Cold water should only help. Like previously stated if the organs are damaged from the car they could potentially affect the meat but I think the meat will be fine 


Sent from my iPhone using Ohub Campfire


----------



## buckeye dan (Jan 31, 2012)

I was thinking a surf pole with a big treble hook and sinker but the fishing arrow was a cool idea.


----------



## buckeyebowman (Feb 24, 2012)

Nothing removes heat from a body like cold water! Just look at how soon hypothermia can set in when a person falls out of a boat in cold water. Go get it!


----------



## weasel (Mar 25, 2007)

get a boat and go out and drag it to shore,


----------



## Fishingisfun (Jul 19, 2012)

Use Fishing gear to cast over the deer and pull the deer to shore. 
I had a deer take a swim after a shot many years ago into a large pond. It Swam to the center and went under. I used a branch to paddle waves at the deer until it was moved close enough to reach with a nice long straight sapling I pulled up from the ground. This all required a few hours effort, I processed the deer myself and it was eaten and I noticed no bad effects from being in the water. Debated going for a swim but the cold weather made that idea seem unwise. Safety first


----------



## Earthworms (Dec 15, 2014)

Man I appreciate your efforts, however, I just could not eat that thing......


----------



## fastwater (Apr 1, 2014)

Like the fishing tackle idea as well. 

Some good 30-50 test line on a stout, heavy action rod with a big weighted treble hook on the end for snagging would do the job. Long as it's floating.

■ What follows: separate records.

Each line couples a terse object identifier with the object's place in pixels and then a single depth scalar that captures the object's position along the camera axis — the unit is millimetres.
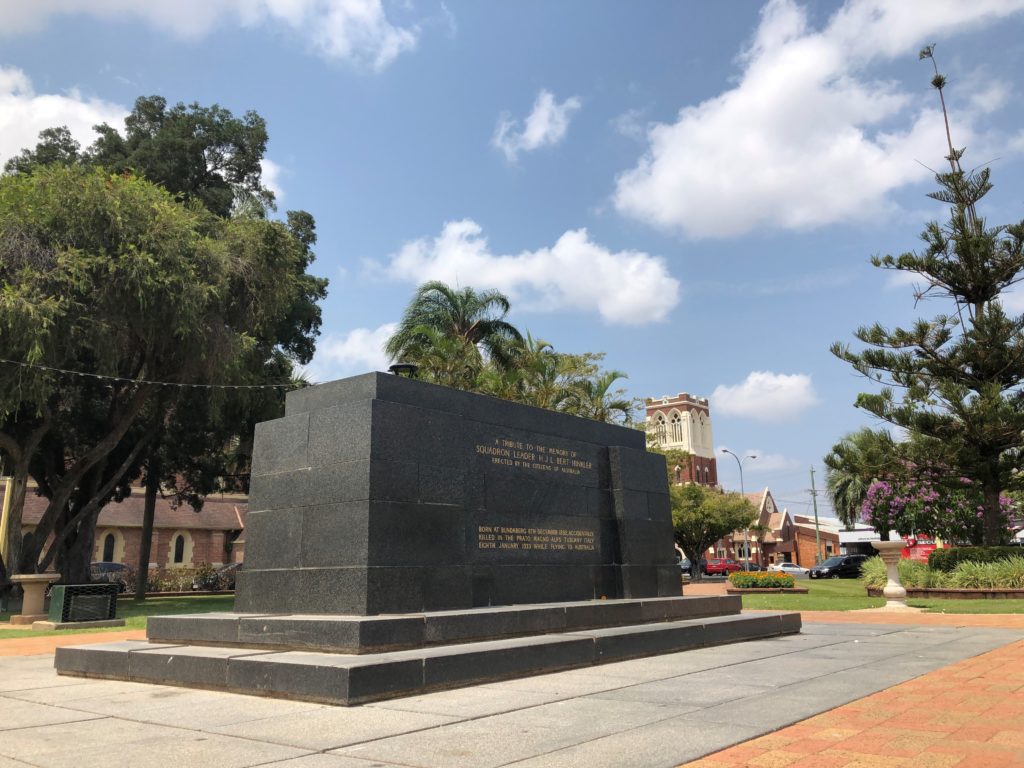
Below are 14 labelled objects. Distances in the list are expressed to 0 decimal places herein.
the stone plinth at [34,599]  18562
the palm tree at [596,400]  34156
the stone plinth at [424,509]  8664
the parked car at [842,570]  48250
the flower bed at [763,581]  27844
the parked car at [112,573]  37688
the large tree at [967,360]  22859
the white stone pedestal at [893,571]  19031
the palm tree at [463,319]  34031
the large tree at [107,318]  20078
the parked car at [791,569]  58225
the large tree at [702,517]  38875
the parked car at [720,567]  56425
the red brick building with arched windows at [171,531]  46719
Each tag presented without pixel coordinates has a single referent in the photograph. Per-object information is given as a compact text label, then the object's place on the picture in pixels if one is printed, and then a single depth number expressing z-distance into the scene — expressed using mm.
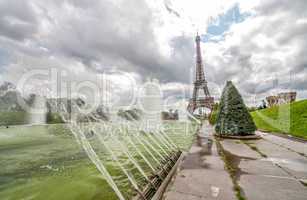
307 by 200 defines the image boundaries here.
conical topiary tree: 9289
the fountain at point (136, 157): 2611
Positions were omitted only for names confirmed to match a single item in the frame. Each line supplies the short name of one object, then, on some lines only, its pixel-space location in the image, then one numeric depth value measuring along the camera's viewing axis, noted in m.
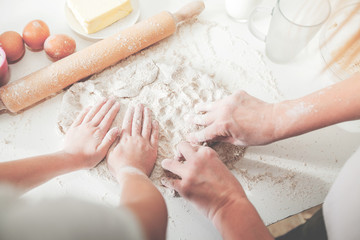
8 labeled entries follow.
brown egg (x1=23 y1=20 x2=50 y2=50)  0.91
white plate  0.97
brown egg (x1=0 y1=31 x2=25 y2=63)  0.89
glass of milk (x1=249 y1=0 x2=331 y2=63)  0.86
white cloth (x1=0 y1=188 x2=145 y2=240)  0.36
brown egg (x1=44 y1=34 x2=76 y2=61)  0.90
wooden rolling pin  0.85
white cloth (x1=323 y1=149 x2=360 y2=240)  0.64
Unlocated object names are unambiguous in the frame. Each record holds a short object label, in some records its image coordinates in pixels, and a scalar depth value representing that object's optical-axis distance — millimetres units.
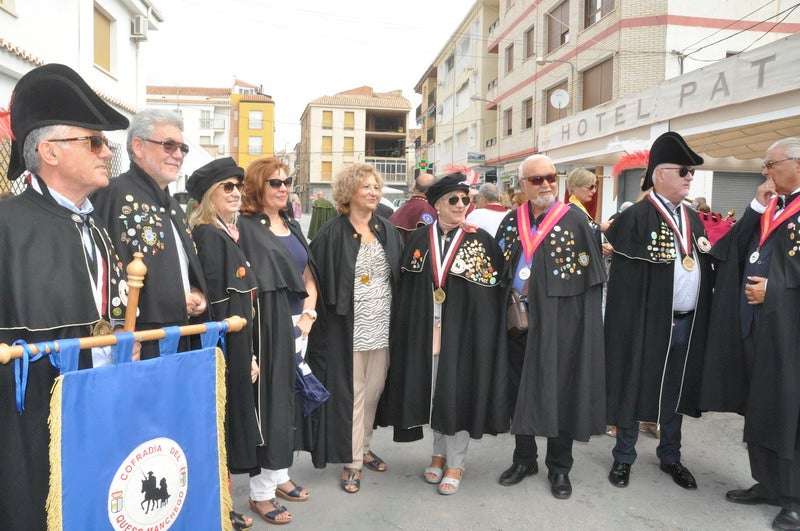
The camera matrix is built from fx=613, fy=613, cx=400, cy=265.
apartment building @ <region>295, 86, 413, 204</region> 61719
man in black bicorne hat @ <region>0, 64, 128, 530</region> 2160
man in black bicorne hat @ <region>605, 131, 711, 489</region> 4176
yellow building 60312
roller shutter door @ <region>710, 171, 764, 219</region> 16062
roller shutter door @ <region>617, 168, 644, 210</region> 16406
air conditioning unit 16453
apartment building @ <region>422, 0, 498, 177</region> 33312
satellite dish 19922
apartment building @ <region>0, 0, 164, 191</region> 9906
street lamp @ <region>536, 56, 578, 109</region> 19922
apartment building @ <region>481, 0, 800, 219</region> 8955
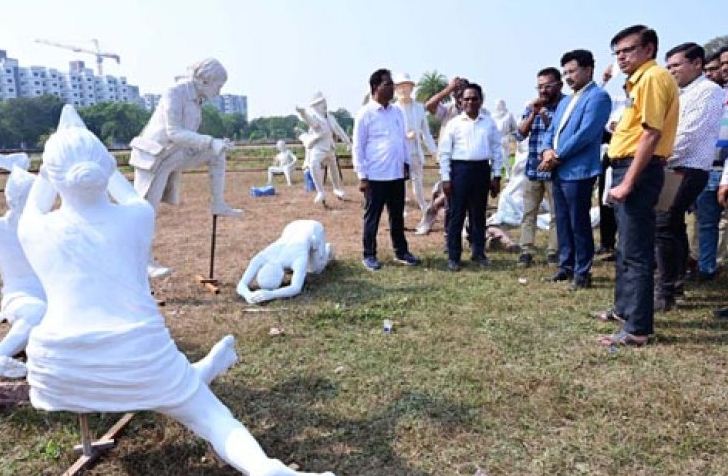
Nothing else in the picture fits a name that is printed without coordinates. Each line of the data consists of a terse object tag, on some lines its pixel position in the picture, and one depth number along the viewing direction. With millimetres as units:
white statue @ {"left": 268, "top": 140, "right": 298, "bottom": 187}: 15336
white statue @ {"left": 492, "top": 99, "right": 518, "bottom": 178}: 11883
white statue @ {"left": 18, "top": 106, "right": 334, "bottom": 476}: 2217
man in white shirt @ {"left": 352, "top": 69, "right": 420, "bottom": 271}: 6105
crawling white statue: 5109
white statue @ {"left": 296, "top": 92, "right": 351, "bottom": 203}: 11484
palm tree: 46966
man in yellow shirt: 3523
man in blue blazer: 5012
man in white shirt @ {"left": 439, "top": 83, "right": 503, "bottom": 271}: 5957
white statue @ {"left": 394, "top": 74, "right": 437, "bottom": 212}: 9281
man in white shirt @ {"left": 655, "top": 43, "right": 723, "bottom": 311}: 4211
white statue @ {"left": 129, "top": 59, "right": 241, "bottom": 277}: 5090
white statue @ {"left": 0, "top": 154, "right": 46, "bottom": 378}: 3176
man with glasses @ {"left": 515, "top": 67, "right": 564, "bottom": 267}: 5691
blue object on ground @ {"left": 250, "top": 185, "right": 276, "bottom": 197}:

Far as the meat being good? 

Like has been stated, the water temp probably helped the meat rather then hurt it.


----------



## bad luck (Apr 9, 2009)

They got it, was just fine.


----------



## c. j. stone (Sep 24, 2006)

This happened to a friend of mine years ago. He stripped down to his skivvies, waded out and just as the water came to his neck, he was able to reach it and pull it back to shore. He was pretty cold but fine once he got his hunting clothes back on!


----------